I found I quite liked that idea, silent witnesses to Mr Front knuckling under at the first touch of pressure. Most unprofessional, Harvey. «The will,» I prompted.

«Of course. What Antony told you is more or less true. The money will be channelled into fighting legal cases on Earth. But we're aiming for more than just a leveraged buyout, that would simply entail replacing the current JSKP board members with our own proxies. Boston wants the He3 mining industry to be owned collectively by Eden's residents. We're prepared to purchase every share in the enterprise, even though it will take decades, maybe even a century, to pay off the debt. If Eden's independence is to be anything other than a token, we must be in complete control of our own destiny.»

«Thank you.» I could sense how much it hurt him to talk about it, especially to someone like me. Yet he was proud, too. When he talked of «Boston» and «us», I could see he was totally committed to the ideal. What a strange umbrella organization it was; you could hardly find two more disparate people than Pieter Zernov and Antony Harwood.

«I'm rather honoured Penny named me,» he said. «I hope I live up to her expectations. Perhaps she wanted one moderate voice to be heard. I do tend to feel slightly out of place amongst all these millionaire power players. Really, I'm just a biotechnology professor from Moscow University on a three-year sabbatical with the JSKP. Think of that, a Muscovite living in a tropical climate. My skin peels constantly and I get headaches from the axial light-tube's brightness.»

«Will you be going back?»

He gave me a long look, then shook his head ponderously. «I don't think so. There is a lot of work to be done here, whatever the outcome. Even the JSKP has offered me a permanent contract. But I would like to teach again some day.»

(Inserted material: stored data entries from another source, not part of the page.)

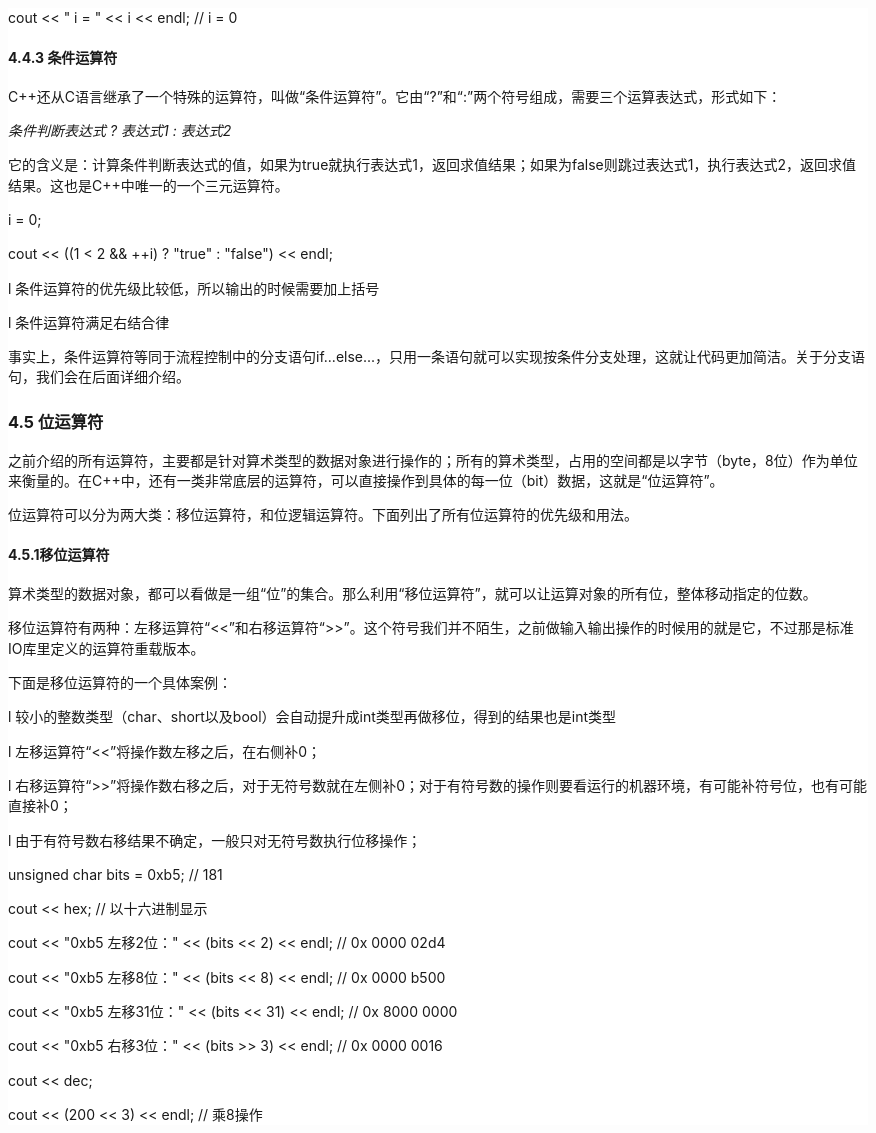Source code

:  cout << " i = " << i << endl;    // i = 0

 

#### 4.4.3 条件运算符

C++还从C语言继承了一个特殊的运算符，叫做“条件运算符”。它由“?”和“:”两个符号组成，需要三个运算表达式，形式如下：

*条件判断表达式 ? 表达式1 : 表达式2*

它的含义是：计算条件判断表达式的值，如果为true就执行表达式1，返回求值结果；如果为false则跳过表达式1，执行表达式2，返回求值结果。这也是C++中唯一的一个三元运算符。

i = 0;

cout << ((1 < 2 && ++i) ? "true" : "false") << endl;

l 条件运算符的优先级比较低，所以输出的时候需要加上括号

l 条件运算符满足右结合律

事实上，条件运算符等同于流程控制中的分支语句if...else...，只用一条语句就可以实现按条件分支处理，这就让代码更加简洁。关于分支语句，我们会在后面详细介绍。

### 4.5 位运算符

之前介绍的所有运算符，主要都是针对算术类型的数据对象进行操作的；所有的算术类型，占用的空间都是以字节（byte，8位）作为单位来衡量的。在C++中，还有一类非常底层的运算符，可以直接操作到具体的每一位（bit）数据，这就是“位运算符”。

位运算符可以分为两大类：移位运算符，和位逻辑运算符。下面列出了所有位运算符的优先级和用法。

 

#### 4.5.1移位运算符

算术类型的数据对象，都可以看做是一组“位”的集合。那么利用“移位运算符”，就可以让运算对象的所有位，整体移动指定的位数。

移位运算符有两种：左移运算符“<<”和右移运算符“>>”。这个符号我们并不陌生，之前做输入输出操作的时候用的就是它，不过那是标准IO库里定义的运算符重载版本。

下面是移位运算符的一个具体案例：

 

l 较小的整数类型（char、short以及bool）会自动提升成int类型再做移位，得到的结果也是int类型

l 左移运算符“<<”将操作数左移之后，在右侧补0；

l 右移运算符“>>”将操作数右移之后，对于无符号数就在左侧补0；对于有符号数的操作则要看运行的机器环境，有可能补符号位，也有可能直接补0；

l 由于有符号数右移结果不确定，一般只对无符号数执行位移操作；

unsigned char bits = 0xb5;  // 181

  cout << hex;  // 以十六进制显示

  cout << "0xb5 左移2位：" << (bits << 2) << endl;  // 0x 0000 02d4

  cout << "0xb5 左移8位：" << (bits << 8) << endl;  // 0x 0000 b500

  cout << "0xb5 左移31位：" << (bits << 31) << endl;  // 0x 8000 0000

  cout << "0xb5 右移3位：" << (bits >> 3) << endl;  // 0x 0000 0016

 

  cout << dec;

  cout << (200 << 3) << endl;  // 乘8操作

«What's the appeal, Pieter? I mean, does the composition of the JSKP board membership really make that much difference? People here at Jupiter are still going to live and work in the same conditions. Or are you that committed to the old collective ideal?»

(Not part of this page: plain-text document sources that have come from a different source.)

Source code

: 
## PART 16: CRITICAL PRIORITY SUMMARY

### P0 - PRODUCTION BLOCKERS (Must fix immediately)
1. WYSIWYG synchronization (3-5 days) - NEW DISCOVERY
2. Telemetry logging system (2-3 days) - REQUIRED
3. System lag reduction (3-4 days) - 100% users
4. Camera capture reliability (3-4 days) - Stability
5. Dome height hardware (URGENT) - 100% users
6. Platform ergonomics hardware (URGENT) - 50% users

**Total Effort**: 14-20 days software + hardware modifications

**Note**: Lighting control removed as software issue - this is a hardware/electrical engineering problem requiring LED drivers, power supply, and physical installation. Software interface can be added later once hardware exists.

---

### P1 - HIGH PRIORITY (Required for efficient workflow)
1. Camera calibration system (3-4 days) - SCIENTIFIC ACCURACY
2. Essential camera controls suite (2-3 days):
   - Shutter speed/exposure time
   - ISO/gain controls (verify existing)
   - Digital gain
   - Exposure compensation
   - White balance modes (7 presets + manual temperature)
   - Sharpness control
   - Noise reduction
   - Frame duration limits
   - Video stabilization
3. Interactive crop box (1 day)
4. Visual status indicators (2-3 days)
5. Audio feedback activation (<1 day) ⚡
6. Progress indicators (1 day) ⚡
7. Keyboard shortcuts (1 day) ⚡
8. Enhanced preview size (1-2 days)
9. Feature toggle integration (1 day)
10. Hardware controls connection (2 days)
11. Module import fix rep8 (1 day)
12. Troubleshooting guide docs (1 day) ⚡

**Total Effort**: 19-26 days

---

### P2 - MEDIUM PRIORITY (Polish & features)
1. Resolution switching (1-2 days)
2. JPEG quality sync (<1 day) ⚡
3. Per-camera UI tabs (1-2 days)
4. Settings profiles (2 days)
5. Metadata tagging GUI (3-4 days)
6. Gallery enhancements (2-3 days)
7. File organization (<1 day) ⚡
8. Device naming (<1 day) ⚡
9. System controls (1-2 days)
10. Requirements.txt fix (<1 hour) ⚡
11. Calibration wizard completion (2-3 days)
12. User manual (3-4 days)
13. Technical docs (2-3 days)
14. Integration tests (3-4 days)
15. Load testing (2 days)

«You ask this of a Russian, after all we've been through? No, it's more than a blind grasp for collectivism in the name of workers' liberation. Jupiter offers us a unique opportunity; there are so many resources out here, so much energy, if it can be harvested properly we can build a very special culture. A culture which thanks to affinity will be very different from anything which has gone before. That chance to do something new happens so rarely in human history; which is why I support the Boston group. The possibility, the fragile hope, cannot be allowed to wither; any inaction on my part would be criminal, I could never live with the guilt. I told you the next generation of habitats will be able to ingest minerals right away; but they are also capable of much, much more. They will be able to synthesize food in specialist glands, feed their entire population at no cost, with no machinery to harvest or prepare or freeze. How wonderful that will be, how miraculous. The polyp can be grown into houses, into cathedrals if you want. And our children are already showing us how innately kind and decent people can be when they grow up sharing their thoughts. You see, Harvey? There is so much potential for new styles of life here. And when you combine it with the sound economic foundation of the He3 mining, the possibilities become truly limitless. Biotechnology and super-engineering combining synergistically, in a way they have never been allowed to do back on Earth. Even the O'Neill Halo suffers limits imposed by fools like the Pope, and restrictions issued by its own jealous population, fearful of changing the status quo, of letting in the masses. That would not happen here, Harvey, out here we can expand almost without limit. This is the frontier we have lacked for so long, a frontier for both the physical and spiritual sides of the human race.»